▶ _QUOTED PASSAGE_:

________________________________________

I'll help with a few answers, since I've been tracking SEAL fairly
closely. I hope this helps the list and Fred in his update...

Joe

Margaret Wasserman wrote:
...
>>   Furthermore, when a source node that requires ICMP error message
>>   feedback when a packet is dropped due to an MTU restriction does not
>>   receive the messages, a path MTU-related black hole occurs.  This
>>   means that the source will continue to send packets that are too
>>   large and never receive an indication from the network that they are
>>   being discarded.
>
> My (incomplete) understanding is that this problem has been addressed
> by new PMTUD work.

That work requires upper layer protocol participation in MTU discovery;
for protocols that do not already implement this, or for largely
unidirectional protocols (e.g., streaming), this can be difficult. SEAL
supports PMTUD in its tunnel mechanism over the path of the tunnel,
which can be used either on a sub-path or end-to-end to augment the
ability of an application to traverse paths that do not support the
expected MTU.

...

________________________________________

▶ _AVAILABLE DATA_:
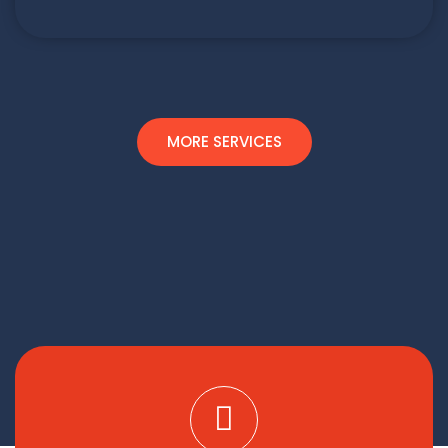
MORE SERVICES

________________________________________

▶ _EXERCISES_:
[1] Answer these questions from the SEAL message:
(a) What messages does a source node fail to receive when a path MTU-related black hole occurs?
(b) What does Margaret Wasserman understand to have addressed this problem?
(c) What does that work require, according to the reply?
[2] Repeat word for word the part of the SEAL message from "That work requires" up to and including "expected MTU.".

▶ _SOLUTIONS_:
[1]
(a) ICMP error messages that give feedback when a packet is dropped due to an MTU restriction.
(b) New PMTUD work.
(c) Upper layer protocol participation in MTU discovery.

[2]
That work requires upper layer protocol participation in MTU discovery;
for protocols that do not already implement this, or for largely
unidirectional protocols (e.g., streaming), this can be difficult. SEAL
supports PMTUD in its tunnel mechanism over the path of the tunnel,
which can be used either on a sub-path or end-to-end to augment the
ability of an application to traverse paths that do not support the
expected MTU.